### EXERCISE PROMPT
Restate all of the material, keeping every line identical to the original.

### COLLECTED DATA
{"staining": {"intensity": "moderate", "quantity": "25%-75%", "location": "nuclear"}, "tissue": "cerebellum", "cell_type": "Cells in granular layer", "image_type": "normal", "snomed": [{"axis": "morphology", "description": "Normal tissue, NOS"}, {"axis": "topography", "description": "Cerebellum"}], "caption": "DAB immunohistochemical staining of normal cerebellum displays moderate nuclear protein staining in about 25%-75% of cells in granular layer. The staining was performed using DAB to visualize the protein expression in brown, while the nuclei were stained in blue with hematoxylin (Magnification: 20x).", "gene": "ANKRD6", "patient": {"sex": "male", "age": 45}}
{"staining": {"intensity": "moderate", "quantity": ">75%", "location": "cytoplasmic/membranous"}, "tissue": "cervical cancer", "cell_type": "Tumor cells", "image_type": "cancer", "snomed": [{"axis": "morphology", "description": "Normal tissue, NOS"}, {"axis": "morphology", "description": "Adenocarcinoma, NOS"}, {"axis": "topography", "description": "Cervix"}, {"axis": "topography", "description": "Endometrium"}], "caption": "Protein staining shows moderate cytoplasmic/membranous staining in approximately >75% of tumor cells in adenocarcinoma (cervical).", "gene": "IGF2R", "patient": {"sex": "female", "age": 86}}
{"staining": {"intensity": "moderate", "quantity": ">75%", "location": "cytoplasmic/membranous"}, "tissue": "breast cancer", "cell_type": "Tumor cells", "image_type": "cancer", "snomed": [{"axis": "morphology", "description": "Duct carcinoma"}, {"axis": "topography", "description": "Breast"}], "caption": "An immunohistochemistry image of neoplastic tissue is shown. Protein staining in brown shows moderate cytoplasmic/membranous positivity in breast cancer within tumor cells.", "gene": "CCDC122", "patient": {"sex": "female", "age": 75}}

### WRITTEN ANSWER
{"staining": {"intensity": "moderate", "quantity": "25%-75%", "location": "nuclear"}, "tissue": "cerebellum", "cell_type": "Cells in granular layer", "image_type": "normal", "snomed": [{"axis": "morphology", "description": "Normal tissue, NOS"}, {"axis": "topography", "description": "Cerebellum"}], "caption": "DAB immunohistochemical staining of normal cerebellum displays moderate nuclear protein staining in about 25%-75% of cells in granular layer. The staining was performed using DAB to visualize the protein expression in brown, while the nuclei were stained in blue with hematoxylin (Magnification: 20x).", "gene": "ANKRD6", "patient": {"sex": "male", "age": 45}}
{"staining": {"intensity": "moderate", "quantity": ">75%", "location": "cytoplasmic/membranous"}, "tissue": "cervical cancer", "cell_type": "Tumor cells", "image_type": "cancer", "snomed": [{"axis": "morphology", "description": "Normal tissue, NOS"}, {"axis": "morphology", "description": "Adenocarcinoma, NOS"}, {"axis": "topography", "description": "Cervix"}, {"axis": "topography", "description": "Endometrium"}], "caption": "Protein staining shows moderate cytoplasmic/membranous staining in approximately >75% of tumor cells in adenocarcinoma (cervical).", "gene": "IGF2R", "patient": {"sex": "female", "age": 86}}
{"staining": {"intensity": "moderate", "quantity": ">75%", "location": "cytoplasmic/membranous"}, "tissue": "breast cancer", "cell_type": "Tumor cells", "image_type": "cancer", "snomed": [{"axis": "morphology", "description": "Duct carcinoma"}, {"axis": "topography", "description": "Breast"}], "caption": "An immunohistochemistry image of neoplastic tissue is shown. Protein staining in brown shows moderate cytoplasmic/membranous positivity in breast cancer within tumor cells.", "gene": "CCDC122", "patient": {"sex": "female", "age": 75}}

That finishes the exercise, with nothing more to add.